1

237 5 0
                                    

[Bima]

Kurenggangkan tangan ke atas, mengurangi pegal akibat menunduk selama lima jam penuh. Gila! Gue nggak pernah kerja begini sebelumnya. Mending kerja lapangan daripada harus berjibaku dengan layar yang memuakkan ini, gerutuku pelan.

Mata ini terpaku menatap langit melalui jendela di hadapanku. Hitam. Gelap tanpa bintang. Kulirik jam di pergelangan tangan, jarum bergerak menunjukkan pukul 21.00. Segera kusimpan file yang tengah kukerjakan, mematikan laptop dan memasukkannya pada ransel yang berada di dekat kaki meja. Tubuh ini bangkit dengan menyandang ransel di bahu, melangkah keluar meninggalkan ruangan yang memuakkan.

I need take a breath!

Tanpa kusadari kaki ini melangkah menuju sebuah tempat yang hampir setengah dekade ini kuhindari. Dua anak tangga sekaligus kunaiki, bergerak tak sabar. Hingga pintu besi yang mulai berkarat terlihat jelas di sana. Deritan terdengar, sebab dorongan tanganku yang tergesa, memberikan intro merdu perjumpaanku kembali dengannya. Belaian angin malam menerpa separuh wajah ini, netraku bergerak memindai.

Tempat ini masih sama. Kita yang berubah.

Jejeran pot bunga di pembatas dinding tergeletak tak beraturan. Sebagiannya pecah membentuk kepingan berserakan. Beberapa diantaranya masih ditempat yang sama, seperti terakhir kali. Lubang itu tak lagi berisi tanah, air mengisi setengah bagian dengan jentik nyamuk sebagai ornamen.

"Gue suka lo, Bim." Alam bawah sadarku kembali memutar percakapan kala itu.

"Ta, Syila itu sahabat lo. Dan gue pacarnya."

"Gue nggak nyuruh lo buat putusin Syila. Gue cuma mau lo tahu perasaan gue. Selama ini, gue nggak baik-baik aja, Bim. Gue kesakitan setiap lihat lo sama dia."

Sosok itu menghela napas sebelum melanjutkan, "Gue cuma mau bilang gue sayang sama lo,"

"Kalau lo sayang sama gue, harusnya nggak kaya gini!" teriakku frustasi.

"Lo tahu kan gue sayang banget sama Syila. Dan lo tahu, selama ini gue cuma anggap lo sebagai sahabat. Nggak lebih! Apa selama ini gue nggak cukup baik sebagai sahabat lo?"

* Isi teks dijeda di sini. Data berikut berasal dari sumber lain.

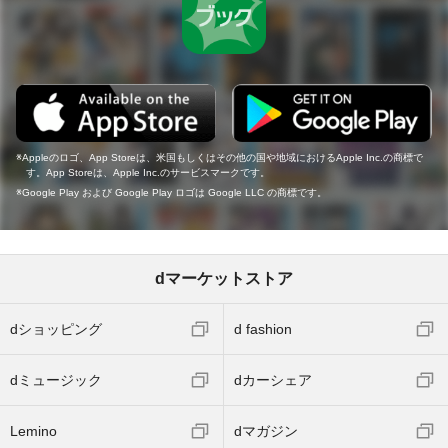
Appleのロゴ、App Storeは、米国もしくはその他の国や地域におけるApple Inc.の商標で
す。App Storeは、Apple Inc.のサービスマークです。
Google Play および Google Play ロゴは Google LLC の商標です。
dマーケットストア
dショッピング
d fashion
dミュージック
dカーシェア
Lemino
dマガジン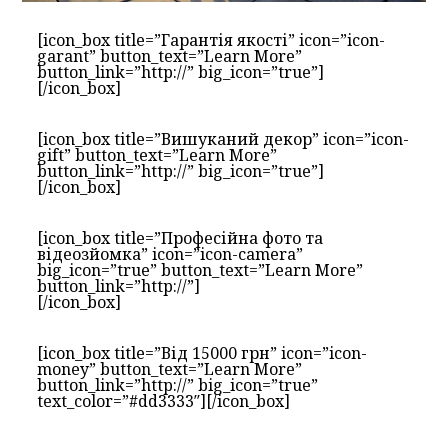
[icon_box title=”Гарантія якості” icon=”icon-
garant” button_text=”Learn More”
button_link=”http://” big_icon=”true”]
[/icon_box]
[icon_box title=”Вишуканий декор” icon=”icon-
gift” button_text=”Learn More”
button_link=”http://” big_icon=”true”]
[/icon_box]
[icon_box title=”Професійна фото та
відеозйомка” icon=”icon-camera”
big_icon=”true” button_text=”Learn More”
button_link=”http://”]
[/icon_box]
[icon_box title=”Від 15000 грн” icon=”icon-
money” button_text=”Learn More”
button_link=”http://” big_icon=”true”
text_color=”#dd3333″][/icon_box]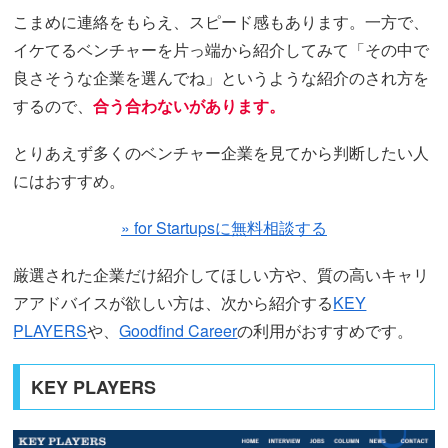
こまめに連絡をもらえ、スピード感もあります。一方で、
イケてるベンチャーを片っ端から紹介してみて「その中で
良さそうな企業を選んでね」というような紹介のされ方を
するので、
合う合わないがあります。
とりあえず多くのベンチャー企業を見てから判断したい人
にはおすすめ。
» for Startupsに無料相談する
厳選された企業だけ紹介してほしい方や、質の高いキャリ
アアドバイスが欲しい方は、次から紹介する
KEY
PLAYERS
や、
Goodfind Career
の利用がおすすめです。
KEY PLAYERS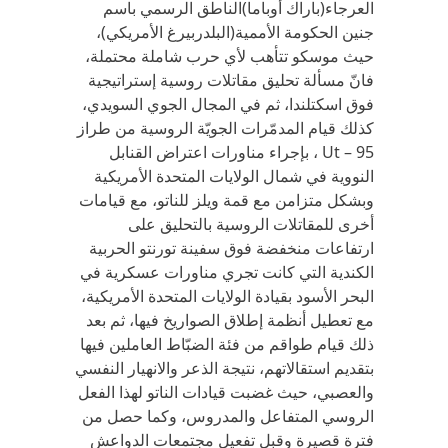
العرجاء(باراك أوباما)الناطق الرسمي باسم
جنين الحكومة الأممية(البلدربيرغ الأمريكي)،
حيث موسكو تتأهب لأي حرب شاملة محتملة،
فانّ مسألة تحليق مقاتلات روسية إستراتيجية
فوق اسكتلندا، ثم في المجال الجوي السويدي،
كذلك قيام المدمّرات الجويّة الروسية من طراز
Ut – 95 ، بإجراء مناورات اعتراض القنابل
النووية في شمال الولايات المتحدة الأمريكية
وبشكل متزامن مع قمة ويلز للناتو، مع قيامات
أخرى للمقاتلات الروسية بالتحليق على
ارتفاعات منخفضة فوق سفينة تورنتو الحربية
الكندية التي كانت تجري مناورات عسكرية في
البحر الأسود بقيادة الولايات المتحدة الأمريكية،
مع تعطيل أنظمة إطلاق الصواريخ فيها، ثم بعد
ذلك قيام طواقم من فئة الضبّاط العاملين فيها
بتقديم استقالاتهم، نتيجة الذعر والانهيار النفسي
والعصبي، حيث غضبت قيادات الناتو لهذا الفعل
الروسي المتفاعل والمدروس، وكما حصل من
فترة قصيرة وقبل تفعيل مجتمعات الدواعش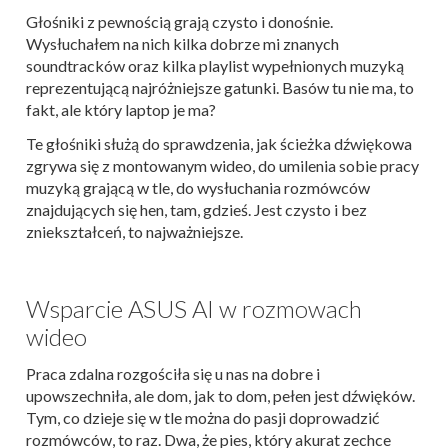
Głośniki z pewnością grają czysto i donośnie.
Wysłuchałem na nich kilka dobrze mi znanych
soundtracków oraz kilka playlist wypełnionych muzyką
reprezentującą najróżniejsze gatunki. Basów tu nie ma, to
fakt, ale który laptop je ma?
Te głośniki służą do sprawdzenia, jak ścieżka dźwiękowa
zgrywa się z montowanym wideo, do umilenia sobie pracy
muzyką grającą w tle, do wysłuchania rozmówców
znajdujących się hen, tam, gdzieś. Jest czysto i bez
zniekształceń, to najważniejsze.
Wsparcie ASUS AI w rozmowach
wideo
Praca zdalna rozgościła się u nas na dobre i
upowszechniła, ale dom, jak to dom, pełen jest dźwięków.
Tym, co dzieje się w tle można do pasji doprowadzić
rozmówców, to raz. Dwa, że pies, który akurat zechce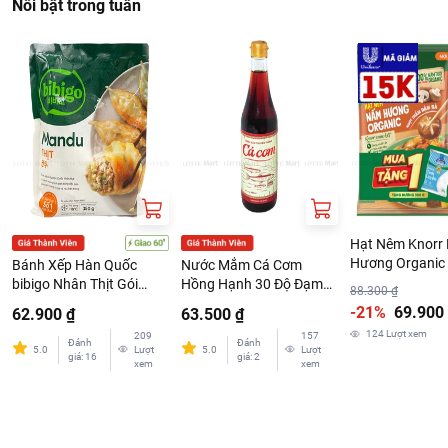
Nổi bật trong tuần
Hạt Nêm Knorr
Hương Organic
Bánh Xếp Hàn Quốc
Nước Mắm Cá Cơm
Kèm Đường 30
bibigo Nhân Thịt Gói
Hồng Hạnh 30 Độ Đạm
88.300 ₫
350G
Chai 500ml
-21%
69.900
62.900 ₫
63.500 ₫
124
Lượt xem
209
157
Đánh
Đánh
5.0
Lượt
5.0
Lượt
giá
:
16
giá
:
2
xem
xem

"Lo terlalu baik, Bim. Untuk sekedar jadi sahabat gue." lirihnya pedih.

"Gue nggak bisa, Ta. Gue nggak bisa,"

Hembusan angin menerpa, membisikan sebaris kepedihan. Kami sama-sama bungkam, tak mengeluarkan sepatah kata pun. Hingga satu kalimat lolos dari bibirku.

"Kalau lo beneran sayang sama gue, Ta. Tinggalin gue sendiri!"

Dia tetap bergeming, bahunya bergetar, isaknya lirih, namun cukup terdengar memilukan. Aku berusaha sekuat tenaga untuk tidak melangkah dan mendekapnya. Dia sudah terlalu lelah berteman dengan lara. Jika bukan dalam keadaan seperti ini, aku sudah pasti berlari, merengkuhnya dan membisikkan kalimat menenangkan. Tapi, kali ini aku tidak bisa melakukannya.

Gue nggak bisa, Ta. Maafin gue.

Dia melangkah pergi, hilang dan tak kembali.

***

[Athaya]

Alunan lagu Marron 5 masih terlantun sempurna dari ipod yang berada di saku jaket. Terlihat jelas dari balik kaca, debu berterbangan memenuhi udara, suara sahutan klakson kendaraan terdengar samar ketika lampu lalu lintas berganti warna. Pedagang di trotoar turut memeriahkan keriuhan, dipadu dengan peluh yang mengalir dari pelipisnya mereka menjajakan barang dagangan.